Transcribed page contents:
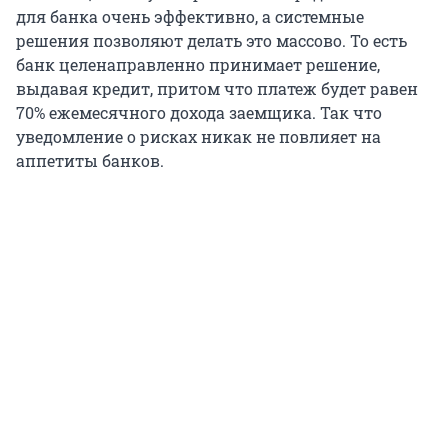
для банка очень эффективно, а системные
решения позволяют делать это массово. То есть
банк целенаправленно принимает решение,
выдавая кредит, притом что платеж будет равен
70% ежемесячного дохода заемщика. Так что
уведомление о рисках никак не повлияет на
аппетиты банков.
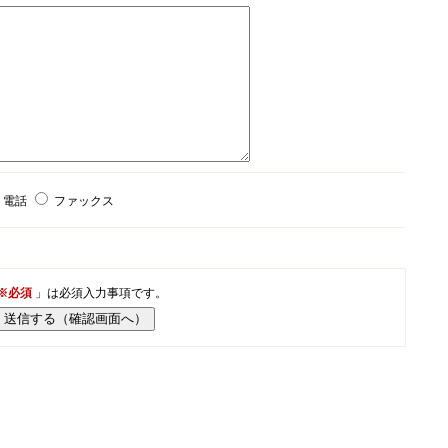
電話
ファックス
※必須
」は必須入力事項です。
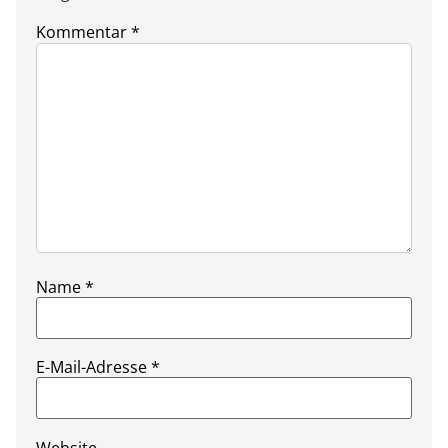
Kommentar
*
Name
*
E-Mail-Adresse
*
Website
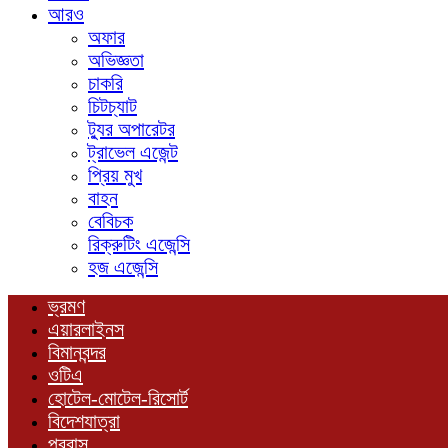
আরও
অফার
অভিজ্ঞতা
চাকরি
চিটচ্যাট
ট্যুর অপারেটর
ট্রাভেল এজেন্ট
প্রিয় মুখ
বাহন
বেবিচক
রিক্রুটিং এজেন্সি
হজ এজেন্সি
ভ্রমণ
এয়ারলাইনস
বিমানবন্দর
ওটিএ
হোটেল-মোটেল-রিসোর্ট
বিদেশযাত্রা
প্রবাস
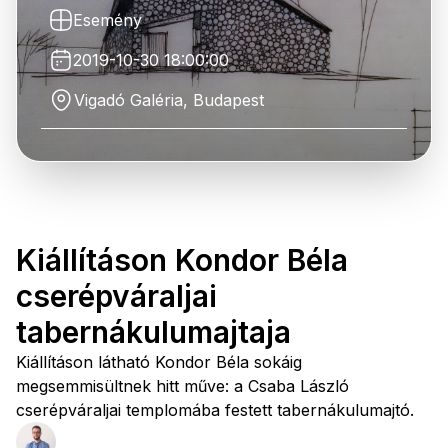
Esemény
2019-10-30 18:00:00
Vigadó Galéria, Budapest
Kiállításon Kondor Béla
cserépváraljai
tabernákulumajtaja
Kiállításon látható Kondor Béla sokáig
megsemmisültnek hitt műve: a Csaba László
cserépváraljai templomába festett tabernákulumajtó.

**INSTRUCTION**. Print the data above exactly, minus pictures.

**RESULT FOR THIS TASK**.
для банка очень эффективно, а системные
решения позволяют делать это массово. То есть
банк целенаправленно принимает решение,
выдавая кредит, притом что платеж будет равен
70% ежемесячного дохода заемщика. Так что
уведомление о рисках никак не повлияет на
аппетиты банков.
電話
ファックス
※必須
」は必須入力事項です。
Kommentar
*
Name
*
E-Mail-Adresse
*
Website
আরও
অফার
অভিজ্ঞতা
চাকরি
চিটচ্যাট
ট্যুর অপারেটর
ট্রাভেল এজেন্ট
প্রিয় মুখ
বাহন
বেবিচক
রিক্রুটিং এজেন্সি
হজ এজেন্সি
ভ্রমণ
এয়ারলাইনস
বিমানবন্দর
ওটিএ
হোটেল-মোটেল-রিসোর্ট
বিদেশযাত্রা
প্রবাস
Esemény
2019-10-30 18:00:00
Vigadó Galéria, Budapest
Kiállításon Kondor Béla
cserépváraljai
tabernákulumajtaja
Kiállításon látható Kondor Béla sokáig
megsemmisültnek hitt műve: a Csaba László
cserépváraljai templomába festett tabernákulumajtó.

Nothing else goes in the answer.